Apparently he's off sick, and they're short-staffed because of the holidays, and as our Site Manager says, someone else is shouting louder than we are. So tomorrow morning I shall move the car and the bikes again, hope triumphing over experience.


Yellow Lines

Yesterday afternoon I narrowly avoided being killed, and it would have been the fault of delivery mopeds parked on a yellow line. This is what delivery riders and minicab drivers seem unable to comprehend; that yellow lines are about safety, and if you park on them you are putting other people at risk. So, I was heading north on Great Western Road, and there was the usual queue of traffic back from the Prince of Wales traffic lights, so I (on my bike) came inside the queue to get further up the road. Because of the curve in the road I couldn't see that there were two delivery mopeds parked on the yellow line outside a takeaway shop a few yards back from the junction, so I came up behind them, with a bus stationary alongside. I went to go past, which would have been perfectly possible had the queue remained stationary, but as I began the manoeuvre the lights changed, and the bus began to move, its angle shutting the gap. Fortunately I was able to stop, and the next bus in the line let me out. Not a very close shave, but not pleasant. I don't suppose the first bus driver ever saw me.

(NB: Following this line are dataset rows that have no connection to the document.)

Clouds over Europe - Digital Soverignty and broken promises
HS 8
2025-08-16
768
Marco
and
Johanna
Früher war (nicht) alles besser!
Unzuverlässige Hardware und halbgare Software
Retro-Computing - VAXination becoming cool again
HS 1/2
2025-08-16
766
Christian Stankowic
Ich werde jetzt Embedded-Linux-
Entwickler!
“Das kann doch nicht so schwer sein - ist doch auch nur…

Meanwhile, on the east side of Regent's Park, the early evening sees a significant number of black people carriers parked on the double yellow lines on the Outer Circle. It seems to happen every day at the moment, and sometimes there's the odd 4x4 or black Mercedes as well. It's on the stretch between the Mosque and the Business School, but it doesn't seem to be anything to do with either. The stupid thing is that it usually happens when there are plenty of legitimate parking bays available a few yards further on. I counted seven vehicles on the double yellow lines at the same time the other evening. The worst offenders park on the end of the line of parking bays just south of the junction by the Mosque (one day recently the first in line was actually a Royal Parks vehicle) back towards the traffic island at the junction, and load and unload there. In fact, the other evening I saw a people carrier double parked just there, alongside another vehicle on the double yellow lines. Incredible. What does this tell us? That Westminster never send Civil Enforcement Officers there in the evening or at weekends (if ever), and that some apparently "professional" drivers hold parking regulations in contempt. The attitude that the rules don't apply to you, because you're only waiting for a while, not actually parked, or that you've got your job to do, is just not good enough. Sorry!  


Sign of the Times

I went out for a ride in the East Anglian countryside with a friend last week. When I was a boy in that part of the world you would occasionally see in the gutter at the side of the road a sugar beet or a turnip that had fallen off a trailer. Last week, as I cycled along, in the gutter I saw a pink grapefruit. Thus has England changed.